## WHAT NEEDS TO BE DONE
Can you quote, word for word, the stretch from the line containing "проекте) планируется" through the end of the material below?

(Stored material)
##########

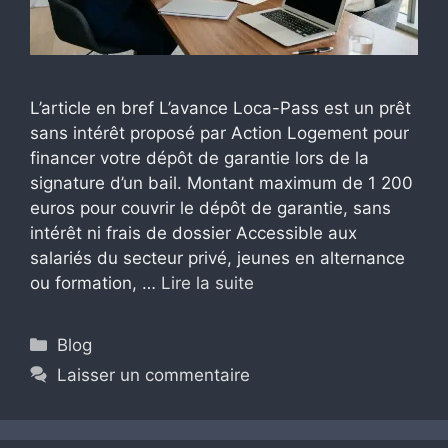
L’article en bref L’avance Loca-Pass est un prêt
sans intérêt proposé par Action Logement pour
financer votre dépôt de garantie lors de la
signature d’un bail. Montant maximum de 1 200
euros pour couvrir le dépôt de garantie, sans
intérêt ni frais de dossier Accessible aux
salariés du secteur privé, jeunes en alternance
ou formation, …
Lire la suite
Catégories
Blog
Laisser un commentaire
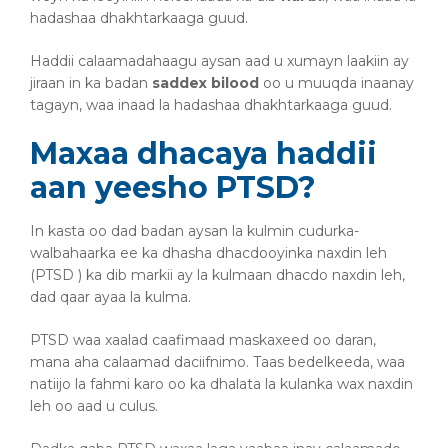
hadashaa dhakhtarkaaga guud.
Haddii calaamadahaagu aysan aad u xumayn laakiin ay
jiraan in ka badan
saddex bilood
oo u muuqda inaanay
tagayn, waa inaad la hadashaa dhakhtarkaaga guud.
Maxaa dhacaya haddii
aan yeesho PTSD?
In kasta oo dad badan aysan la kulmin cudurka-
walbahaarka ee ka dhasha dhacdooyinka naxdin leh
(PTSD ) ka dib markii ay la kulmaan dhacdo naxdin leh,
dad qaar ayaa la kulma.
PTSD waa xaalad caafimaad maskaxeed oo daran,
mana aha calaamad daciifnimo. Taas bedelkeeda, waa
natiijo la fahmi karo oo ka dhalata la kulanka wax naxdin
leh oo aad u culus.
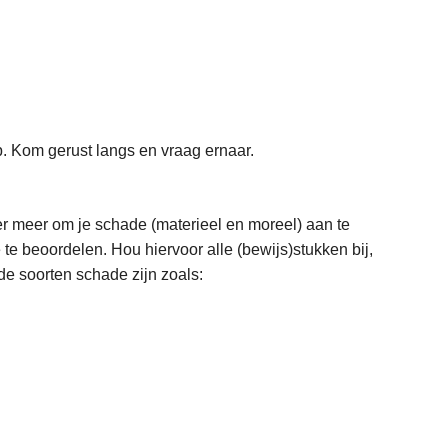
lp. Kom gerust langs en vraag ernaar.
der meer om je schade (materieel en moreel) aan te
te beoordelen. Hou hiervoor alle (bewijs)stukken bij,
de soorten schade zijn zoals:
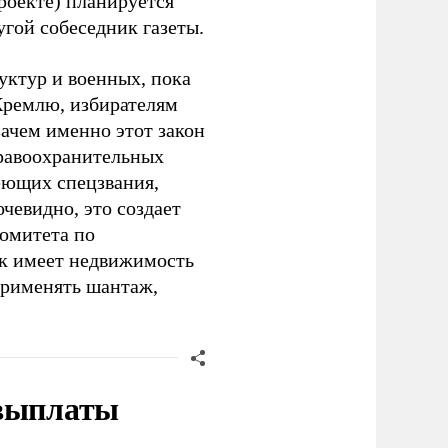
проекте) планируется
ругой собеседник газеты.
уктур и военных, пока
 Кремлю, избирателям
зачем именно этот закон
равоохранительных
меющих спецзвания,
чевидно, это создает
комитета по
ик имеет недвижимость
применять шантаж,
 выплаты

##########

## COMPLETED EXERCISE
проекте) планируется
ругой собеседник газеты.
уктур и военных, пока
 Кремлю, избирателям
зачем именно этот закон
равоохранительных
меющих спецзвания,
чевидно, это создает
комитета по
ик имеет недвижимость
применять шантаж,
 выплаты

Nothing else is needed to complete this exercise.